Sarah Elisabeth Knuth is SWG’s National Fellow at the University of California, Berkeley. Sarah has a B.S. degree in earth sciences and a M.S. degree in geography earned at Penn State University. She is now in Berkeley’s Ph.D. program in geography. She says of her research interests, “I have examined the biophysical impacts and human dimension of global climate change, particularly the social inequities that create uneven vulnerability to environmental dislocations and the shifting nature and scales of U.S. environmental governance.” Her Master’s research involved inventorying greenhouse gas emissions to support decisions regarding climate change mitigation in a suburban Philadelphia county.

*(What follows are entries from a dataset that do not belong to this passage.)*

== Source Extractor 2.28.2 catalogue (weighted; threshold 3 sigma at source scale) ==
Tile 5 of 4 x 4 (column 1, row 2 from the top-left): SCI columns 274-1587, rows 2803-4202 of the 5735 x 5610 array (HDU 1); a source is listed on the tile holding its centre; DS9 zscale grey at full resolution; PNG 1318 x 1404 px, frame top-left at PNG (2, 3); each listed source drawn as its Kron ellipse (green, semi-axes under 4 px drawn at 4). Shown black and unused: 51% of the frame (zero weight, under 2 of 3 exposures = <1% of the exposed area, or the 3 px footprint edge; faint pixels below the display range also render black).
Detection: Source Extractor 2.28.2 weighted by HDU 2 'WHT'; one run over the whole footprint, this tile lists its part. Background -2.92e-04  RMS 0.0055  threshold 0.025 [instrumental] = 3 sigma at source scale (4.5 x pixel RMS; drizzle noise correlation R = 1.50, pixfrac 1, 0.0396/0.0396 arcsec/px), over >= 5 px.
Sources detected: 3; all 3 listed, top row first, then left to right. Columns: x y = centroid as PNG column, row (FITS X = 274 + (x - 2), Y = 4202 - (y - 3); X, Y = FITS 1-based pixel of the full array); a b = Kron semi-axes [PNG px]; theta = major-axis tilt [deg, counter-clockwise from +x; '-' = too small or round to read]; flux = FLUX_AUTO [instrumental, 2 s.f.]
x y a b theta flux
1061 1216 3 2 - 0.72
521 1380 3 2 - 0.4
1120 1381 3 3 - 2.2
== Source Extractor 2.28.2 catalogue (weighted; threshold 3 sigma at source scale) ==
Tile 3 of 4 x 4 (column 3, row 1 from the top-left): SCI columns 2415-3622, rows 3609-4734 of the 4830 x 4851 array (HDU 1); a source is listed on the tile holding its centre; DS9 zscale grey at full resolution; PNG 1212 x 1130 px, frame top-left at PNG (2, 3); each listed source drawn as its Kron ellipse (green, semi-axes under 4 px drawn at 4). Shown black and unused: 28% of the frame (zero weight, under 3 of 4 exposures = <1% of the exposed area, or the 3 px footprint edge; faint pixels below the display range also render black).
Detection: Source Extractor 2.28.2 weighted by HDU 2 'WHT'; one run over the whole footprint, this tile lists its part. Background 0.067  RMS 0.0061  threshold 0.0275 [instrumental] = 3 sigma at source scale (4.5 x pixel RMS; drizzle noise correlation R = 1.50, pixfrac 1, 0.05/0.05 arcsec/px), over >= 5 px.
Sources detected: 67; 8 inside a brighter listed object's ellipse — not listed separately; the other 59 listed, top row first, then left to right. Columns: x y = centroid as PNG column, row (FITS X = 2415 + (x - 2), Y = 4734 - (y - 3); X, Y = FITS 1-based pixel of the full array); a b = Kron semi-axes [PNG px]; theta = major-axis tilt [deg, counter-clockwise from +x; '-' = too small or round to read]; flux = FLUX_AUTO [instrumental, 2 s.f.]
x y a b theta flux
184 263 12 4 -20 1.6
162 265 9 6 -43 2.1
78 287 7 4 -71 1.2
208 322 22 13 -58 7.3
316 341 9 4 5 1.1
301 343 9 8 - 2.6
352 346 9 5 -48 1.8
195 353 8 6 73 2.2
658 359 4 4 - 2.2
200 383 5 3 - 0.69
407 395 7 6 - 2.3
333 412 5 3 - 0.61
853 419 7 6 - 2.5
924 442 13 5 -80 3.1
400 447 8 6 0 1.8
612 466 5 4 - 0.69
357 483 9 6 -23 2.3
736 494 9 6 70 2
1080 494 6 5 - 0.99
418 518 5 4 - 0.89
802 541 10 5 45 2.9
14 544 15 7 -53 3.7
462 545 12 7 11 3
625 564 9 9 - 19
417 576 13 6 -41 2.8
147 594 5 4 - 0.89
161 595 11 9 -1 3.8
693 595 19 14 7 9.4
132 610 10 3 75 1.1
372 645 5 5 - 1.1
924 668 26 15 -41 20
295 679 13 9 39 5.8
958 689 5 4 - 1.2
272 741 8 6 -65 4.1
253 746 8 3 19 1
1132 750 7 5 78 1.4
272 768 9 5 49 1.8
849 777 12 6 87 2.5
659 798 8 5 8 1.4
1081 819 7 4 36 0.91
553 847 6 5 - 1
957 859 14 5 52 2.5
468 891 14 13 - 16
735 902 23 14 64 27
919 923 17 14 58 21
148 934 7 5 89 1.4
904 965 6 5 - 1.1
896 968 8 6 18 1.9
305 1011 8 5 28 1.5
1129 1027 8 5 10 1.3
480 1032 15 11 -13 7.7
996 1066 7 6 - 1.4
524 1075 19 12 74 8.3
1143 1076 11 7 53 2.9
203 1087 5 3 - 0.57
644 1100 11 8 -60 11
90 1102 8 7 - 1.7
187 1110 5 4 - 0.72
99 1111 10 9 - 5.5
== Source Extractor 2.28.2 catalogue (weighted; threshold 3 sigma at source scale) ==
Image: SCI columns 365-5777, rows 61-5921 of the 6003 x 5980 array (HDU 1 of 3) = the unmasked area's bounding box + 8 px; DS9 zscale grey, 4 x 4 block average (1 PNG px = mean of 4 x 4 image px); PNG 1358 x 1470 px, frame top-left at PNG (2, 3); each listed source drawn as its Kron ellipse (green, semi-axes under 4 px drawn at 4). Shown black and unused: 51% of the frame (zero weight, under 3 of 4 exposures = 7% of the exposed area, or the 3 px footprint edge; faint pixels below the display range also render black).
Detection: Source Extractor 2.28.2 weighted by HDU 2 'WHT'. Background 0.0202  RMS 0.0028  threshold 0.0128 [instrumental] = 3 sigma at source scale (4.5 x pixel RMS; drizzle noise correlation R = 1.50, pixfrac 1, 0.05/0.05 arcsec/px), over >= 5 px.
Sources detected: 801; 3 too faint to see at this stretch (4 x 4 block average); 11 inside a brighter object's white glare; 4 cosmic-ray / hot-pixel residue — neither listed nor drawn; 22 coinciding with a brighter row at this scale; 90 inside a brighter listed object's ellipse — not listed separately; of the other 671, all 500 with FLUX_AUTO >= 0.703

Her dissertation and planned future research focus on the San Francisco Bay Area and environmental injustice and vulnerability, urban sustainability, and the changing nature of U.S. environmental governance.
Interim Report

UCLA has chosen to divide the SWG National Fellowship award between two students this year. They are Abigail M. Cooke and Britt L. Crow

Abigail Cooke has a B.A. in history from Yale University and has earned M.A. and C. Phil. degrees in geography at UCLA. She is now a doctoral candidate at UCLA. Abigail’s dissertation is entitled “Impacts of Trade on Wage Inequality across U.S. States: Analysis using Matched Employer-Employee Data.” She is using U.S. Census microdata available at the California Census Research Data Center at UCLA to reveal patterns of “subnational geographies of trade and labor markets.” Imports and exports are not evenly distributed across the country nor are their impacts on wage patterns. She expects her research to provide an understanding of the local impacts of increased trade.
Interim Report

Britt Crow earned her B.A. in history and Asian Studies at Bard College and her M.A. in regional studies—East Asia at Harvard University. She is now a Ph.D. candidate in geography at UCLA. Britt is interested in the role of “stakeholder groups in shaping the social and environmental impacts of natural resource management projects in Asia.” Her dissertation research is “Placing Water Politics in 21st Century China: Contestation in the South-North Water Transfer Project.” She is investigating the impacts of this proposed transfer of water such as ecosystem change, urban spatial patterns, economic growth, forced migration, drinking water supply availability, and changes in agricultural productivity and fishing. She has worked as a researcher at the Consortium for Science, Policy and Outcomes and as Editor-in-Chief of Harvard Asia Quarterly. Currently, she is associated with the Chinese Academy of Sciences Institute for Geographic Sciences and Natural Resources Research.
Interim Report

Abbey A. Tyrna is Penn State’s National Fellow this year. She earned her B.S. degree in environmental studies at Florida State, her M.S. in environmental sciences at Louisiana State, and is now in the Ph.D. program in geography. Her dissertation is Examining Wetland-Stream-Groundwater Connectivity to Quantify Wetland Water Quality Benefits in a Sub-Watershed in Central Pennsylvania, USA. She is examining 10-15 years of wetland water level data for 24 wetlands in the Valley and Ridge physiographic province in Central Pennsylvania. Her goal is to understand the hydrology of these wetlands by studying their water level range, amplitude, range of change, period of wet and dry cycles, and the frequency and duration of inundation and saturation. This research will contribute an important component to the understanding of regional impacts of global climate change.